As some of you will know, I preached at my church last Sunday for the first time. Now preaching is something I have been passionate about for a long time, even though I don’t do much of it. I have a vast collection of sermon tapes and mp3s, and probably listen to 5 or 6 sermons a week. And my mind is usually full of ideas of what would be good things to preach about. But its one thing to think about it, and another to do it. So here’s a few random reflections on the process of preparing and preaching a sermon.
Apart from John Piper’s book which I reviewed recently, here’s a couple of bits of advice I found helpful…
- At a new wine seminar on preaching Paul Harcourt said that “you say things best if you have said them before”. It makes sense, and I’m glad I practiced making my key points. I did try to write a script as he suggested, but I find my writing style is not good for reading out loud.

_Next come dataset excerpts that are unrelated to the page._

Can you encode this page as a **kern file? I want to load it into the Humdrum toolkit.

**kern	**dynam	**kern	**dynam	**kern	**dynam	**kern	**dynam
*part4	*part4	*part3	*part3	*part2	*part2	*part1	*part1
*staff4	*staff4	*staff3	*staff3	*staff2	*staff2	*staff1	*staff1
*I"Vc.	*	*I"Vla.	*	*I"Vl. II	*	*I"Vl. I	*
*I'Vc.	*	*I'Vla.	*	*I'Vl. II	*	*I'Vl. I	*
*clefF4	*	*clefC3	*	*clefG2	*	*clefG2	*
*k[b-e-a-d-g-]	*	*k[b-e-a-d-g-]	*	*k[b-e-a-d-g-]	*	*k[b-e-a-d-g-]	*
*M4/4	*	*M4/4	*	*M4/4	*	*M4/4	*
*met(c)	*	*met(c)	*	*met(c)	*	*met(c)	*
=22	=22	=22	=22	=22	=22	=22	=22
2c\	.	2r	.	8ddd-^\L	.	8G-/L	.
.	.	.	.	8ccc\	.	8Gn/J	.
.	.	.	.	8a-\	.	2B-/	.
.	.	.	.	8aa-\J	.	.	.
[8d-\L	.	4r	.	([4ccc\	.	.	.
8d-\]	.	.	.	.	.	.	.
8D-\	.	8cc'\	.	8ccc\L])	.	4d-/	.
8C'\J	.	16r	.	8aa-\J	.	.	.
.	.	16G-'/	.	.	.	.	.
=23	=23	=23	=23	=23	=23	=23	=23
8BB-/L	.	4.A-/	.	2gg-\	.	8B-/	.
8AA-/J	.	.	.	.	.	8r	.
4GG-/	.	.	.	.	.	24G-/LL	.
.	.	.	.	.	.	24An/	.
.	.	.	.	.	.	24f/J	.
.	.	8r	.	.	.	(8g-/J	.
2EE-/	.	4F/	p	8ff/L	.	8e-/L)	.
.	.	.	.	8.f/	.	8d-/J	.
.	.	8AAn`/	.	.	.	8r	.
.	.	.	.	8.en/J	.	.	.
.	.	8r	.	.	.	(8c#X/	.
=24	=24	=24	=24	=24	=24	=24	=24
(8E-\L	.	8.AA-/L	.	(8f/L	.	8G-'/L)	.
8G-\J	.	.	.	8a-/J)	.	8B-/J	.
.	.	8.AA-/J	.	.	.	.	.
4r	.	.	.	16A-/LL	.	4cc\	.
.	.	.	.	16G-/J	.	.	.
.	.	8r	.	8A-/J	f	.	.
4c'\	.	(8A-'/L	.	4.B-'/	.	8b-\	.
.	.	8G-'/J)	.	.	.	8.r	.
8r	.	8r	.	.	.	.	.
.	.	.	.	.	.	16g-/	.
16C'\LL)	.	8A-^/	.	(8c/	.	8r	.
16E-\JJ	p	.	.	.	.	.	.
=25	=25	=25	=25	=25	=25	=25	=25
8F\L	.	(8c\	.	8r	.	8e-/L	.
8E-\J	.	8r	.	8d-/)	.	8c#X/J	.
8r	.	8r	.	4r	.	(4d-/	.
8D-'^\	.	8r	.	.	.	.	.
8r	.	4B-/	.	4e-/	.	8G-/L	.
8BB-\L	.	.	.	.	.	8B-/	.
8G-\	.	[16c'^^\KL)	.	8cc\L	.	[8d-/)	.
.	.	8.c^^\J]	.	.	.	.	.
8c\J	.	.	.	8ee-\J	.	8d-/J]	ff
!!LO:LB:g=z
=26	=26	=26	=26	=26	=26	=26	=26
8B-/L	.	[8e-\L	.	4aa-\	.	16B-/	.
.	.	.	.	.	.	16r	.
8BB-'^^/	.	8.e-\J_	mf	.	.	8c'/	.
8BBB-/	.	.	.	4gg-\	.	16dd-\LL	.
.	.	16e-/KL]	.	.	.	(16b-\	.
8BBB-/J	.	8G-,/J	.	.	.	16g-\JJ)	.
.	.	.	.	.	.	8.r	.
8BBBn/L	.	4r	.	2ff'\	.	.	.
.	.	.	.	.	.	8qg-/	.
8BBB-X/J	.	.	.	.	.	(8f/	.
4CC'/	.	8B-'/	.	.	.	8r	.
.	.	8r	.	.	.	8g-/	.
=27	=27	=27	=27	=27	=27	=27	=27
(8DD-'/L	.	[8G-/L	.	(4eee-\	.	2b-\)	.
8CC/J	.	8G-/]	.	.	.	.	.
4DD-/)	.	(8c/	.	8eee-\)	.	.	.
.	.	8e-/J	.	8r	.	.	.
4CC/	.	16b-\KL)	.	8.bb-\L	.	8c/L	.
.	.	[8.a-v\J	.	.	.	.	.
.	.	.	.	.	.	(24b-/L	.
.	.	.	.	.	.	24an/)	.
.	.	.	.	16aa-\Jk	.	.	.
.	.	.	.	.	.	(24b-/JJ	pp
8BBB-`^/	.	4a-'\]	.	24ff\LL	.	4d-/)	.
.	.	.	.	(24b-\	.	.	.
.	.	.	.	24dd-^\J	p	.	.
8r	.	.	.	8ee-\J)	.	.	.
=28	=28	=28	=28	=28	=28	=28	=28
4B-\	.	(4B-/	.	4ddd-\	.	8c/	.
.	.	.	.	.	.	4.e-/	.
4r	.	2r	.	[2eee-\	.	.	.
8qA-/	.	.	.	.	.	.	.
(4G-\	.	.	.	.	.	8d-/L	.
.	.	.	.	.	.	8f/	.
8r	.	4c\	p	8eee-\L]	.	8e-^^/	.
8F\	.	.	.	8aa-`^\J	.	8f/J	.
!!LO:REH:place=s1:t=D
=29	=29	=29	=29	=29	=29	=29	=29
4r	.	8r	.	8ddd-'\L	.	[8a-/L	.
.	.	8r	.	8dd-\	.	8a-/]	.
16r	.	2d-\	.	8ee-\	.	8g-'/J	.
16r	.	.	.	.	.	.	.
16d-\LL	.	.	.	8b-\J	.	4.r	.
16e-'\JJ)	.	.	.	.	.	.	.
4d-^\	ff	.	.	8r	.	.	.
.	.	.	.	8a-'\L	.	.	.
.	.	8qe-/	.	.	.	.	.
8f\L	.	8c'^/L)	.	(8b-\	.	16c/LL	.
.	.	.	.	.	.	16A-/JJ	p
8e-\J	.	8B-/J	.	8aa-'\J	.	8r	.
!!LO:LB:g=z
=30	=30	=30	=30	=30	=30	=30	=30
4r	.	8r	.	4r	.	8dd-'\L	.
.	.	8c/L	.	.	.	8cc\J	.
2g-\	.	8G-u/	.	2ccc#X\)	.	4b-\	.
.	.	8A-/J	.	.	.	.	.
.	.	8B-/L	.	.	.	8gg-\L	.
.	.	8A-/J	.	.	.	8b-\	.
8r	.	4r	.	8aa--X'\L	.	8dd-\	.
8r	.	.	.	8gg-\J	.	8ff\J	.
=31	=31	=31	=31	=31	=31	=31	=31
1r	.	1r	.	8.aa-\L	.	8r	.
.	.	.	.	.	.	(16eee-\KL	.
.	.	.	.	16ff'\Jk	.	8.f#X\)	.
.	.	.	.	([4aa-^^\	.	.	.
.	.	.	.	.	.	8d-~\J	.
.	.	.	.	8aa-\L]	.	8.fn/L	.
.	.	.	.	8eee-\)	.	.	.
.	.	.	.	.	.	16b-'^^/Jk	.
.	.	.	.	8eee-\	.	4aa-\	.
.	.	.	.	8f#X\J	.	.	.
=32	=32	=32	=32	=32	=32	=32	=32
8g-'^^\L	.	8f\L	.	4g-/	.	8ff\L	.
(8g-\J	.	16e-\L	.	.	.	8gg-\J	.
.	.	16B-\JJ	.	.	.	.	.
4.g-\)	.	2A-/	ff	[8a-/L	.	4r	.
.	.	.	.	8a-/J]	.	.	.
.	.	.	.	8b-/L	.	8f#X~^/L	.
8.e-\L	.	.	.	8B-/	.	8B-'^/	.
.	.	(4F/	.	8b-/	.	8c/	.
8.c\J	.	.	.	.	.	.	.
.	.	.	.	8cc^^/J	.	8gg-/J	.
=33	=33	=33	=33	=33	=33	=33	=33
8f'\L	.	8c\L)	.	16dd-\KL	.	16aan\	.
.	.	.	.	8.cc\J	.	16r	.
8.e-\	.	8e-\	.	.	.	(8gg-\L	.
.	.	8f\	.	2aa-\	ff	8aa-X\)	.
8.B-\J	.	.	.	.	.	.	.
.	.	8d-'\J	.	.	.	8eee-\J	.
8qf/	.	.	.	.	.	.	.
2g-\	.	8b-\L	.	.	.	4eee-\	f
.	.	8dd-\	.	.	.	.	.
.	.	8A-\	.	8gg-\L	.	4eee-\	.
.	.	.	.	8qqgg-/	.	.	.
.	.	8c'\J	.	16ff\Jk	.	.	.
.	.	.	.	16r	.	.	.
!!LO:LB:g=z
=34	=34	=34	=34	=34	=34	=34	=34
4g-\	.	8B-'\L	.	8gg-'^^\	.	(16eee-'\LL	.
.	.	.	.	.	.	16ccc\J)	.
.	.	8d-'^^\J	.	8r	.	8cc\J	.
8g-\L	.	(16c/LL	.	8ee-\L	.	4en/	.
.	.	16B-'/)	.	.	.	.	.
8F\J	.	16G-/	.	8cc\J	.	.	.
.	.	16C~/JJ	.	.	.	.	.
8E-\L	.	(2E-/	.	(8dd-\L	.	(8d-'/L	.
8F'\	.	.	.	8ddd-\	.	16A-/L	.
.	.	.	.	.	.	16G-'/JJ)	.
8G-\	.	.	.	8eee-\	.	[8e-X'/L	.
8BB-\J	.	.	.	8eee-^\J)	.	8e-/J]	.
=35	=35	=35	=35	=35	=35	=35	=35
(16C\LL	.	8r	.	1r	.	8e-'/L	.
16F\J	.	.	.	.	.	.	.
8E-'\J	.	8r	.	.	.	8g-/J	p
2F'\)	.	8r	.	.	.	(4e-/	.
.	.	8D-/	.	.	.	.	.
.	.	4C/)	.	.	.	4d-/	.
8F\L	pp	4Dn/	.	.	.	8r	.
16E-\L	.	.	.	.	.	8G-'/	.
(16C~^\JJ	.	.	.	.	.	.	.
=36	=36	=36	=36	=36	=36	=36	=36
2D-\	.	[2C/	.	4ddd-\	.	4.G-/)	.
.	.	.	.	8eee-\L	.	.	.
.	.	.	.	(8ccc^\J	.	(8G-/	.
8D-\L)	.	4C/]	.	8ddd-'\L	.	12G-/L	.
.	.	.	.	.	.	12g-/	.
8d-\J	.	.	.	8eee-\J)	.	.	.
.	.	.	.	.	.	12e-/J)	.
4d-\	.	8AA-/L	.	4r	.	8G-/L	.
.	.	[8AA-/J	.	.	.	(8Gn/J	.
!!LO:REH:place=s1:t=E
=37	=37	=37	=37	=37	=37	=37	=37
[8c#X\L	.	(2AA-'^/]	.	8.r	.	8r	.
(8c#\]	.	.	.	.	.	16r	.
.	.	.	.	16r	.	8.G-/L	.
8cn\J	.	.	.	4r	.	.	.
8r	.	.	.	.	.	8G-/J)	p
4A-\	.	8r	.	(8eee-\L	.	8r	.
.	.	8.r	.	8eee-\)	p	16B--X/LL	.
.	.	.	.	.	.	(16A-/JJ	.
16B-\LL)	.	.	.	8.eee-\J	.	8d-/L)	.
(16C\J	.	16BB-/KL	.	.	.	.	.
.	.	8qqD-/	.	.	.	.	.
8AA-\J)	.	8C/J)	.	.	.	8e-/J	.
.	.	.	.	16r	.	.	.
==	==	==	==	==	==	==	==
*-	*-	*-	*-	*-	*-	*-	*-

- Have a goal. Someone said that you should be able to explain your sermon in one sentence. What I did was I had a list of a few things that I wanted to explain clearly during the course of the sermon. I found it helpful to decide which things were “in” or “out” when I was trying to cut out excess material.
I had been fairly settled for some time on what I was going to preach on (the parable of the wise and foolish builders). It was going to include a section explaining what it means to become a Christian (basically an explanation of the gospel and atonement). One of the verses that prompted me to do this was 1 Cor 9:16 – “woe is me if I preach not the gospel” – Paul had a passion to preach the gospel, and even though his epistles cover a broad range of themes, there is a gospel thread running through them all. However, never before have I had such attacks of doubt about whether I should go with what I had prepared, or whether I should switch to a message more directly aimed at Christians. After all, most people in the church already knew all that I was going to tell them. It might have just been nerves, but I wonder whether it was spiritual attack. The devil doesn’t want the gospel preached.
I also agonised about whether to quote Matt 7:21-23, which is a severe warning that apparently strong Christians can actually be condemned in the judgement. I guess in our churches where we like to talk about grace all the time, verses like that really grate. And yet from both Matthew & Luke’s accounts of the parable, this warning against hypocrisy seems to be inextricably linked to the parable of the two builders. Even as I sat waiting to preach I was unsure whether I could bring myself to talk about this. In the end, I did read the verses, but rushed my explanation of it a bit.
You learn from your mistakes, and I made a few. Here’s what I forgot…
- I forgot to take my bottle of water with me when I went up to the platform. Not good, because my mouth was really dry.
- I forgot to look at the people on my left until nearly the end. The platform in our church is in the corner, so you need to look round more than you would in a conventional setup. Hope they didn’t think I was rude.
- I forgot to start my stopwatch. It meant that I had no idea of how long I was taking, and I ended up skipping an illustration that I didn’t need to.
- Although I had fairly detailed notes, I delivered the talk from memory, and missed out a few things I wanted to say. Thankfully, none of the main points were missed, but there were a few clarifications and transitional comments I forgot to include.
- My plan was to remind myself to slow down every few minutes. As it happens, I only remembered once.
It wasn’t all bad though. There were lots of positives I took away from this experience…
- I didn’t fluff my lines. Though I forgot some, the ones I did say mostly came out the way I meant to say them.
- People I have never spoken to before introduced themselves and thanked me – preaching is a great way to meet new people. (my friends were also very encouraging, but they are such nice people that I imagine they would congratulate me if I had simply spoken in tongues for 20 minutes).
- My main outline was decided many weeks in advance, which meant that many of the the sermons I heard, along with books and websites I read during those weeks were able to give me inspiration to fine tune and adjust the sermon. Beginning preparation as early as possible is definitely a good idea.
- I hit my target time. No one likes a preacher who goes on too long. In fact, I was a little too quick if anything.
- Being nervous makes you pray. Confidence isn’t a bad thing, but over-confidence can mean you forget to pray.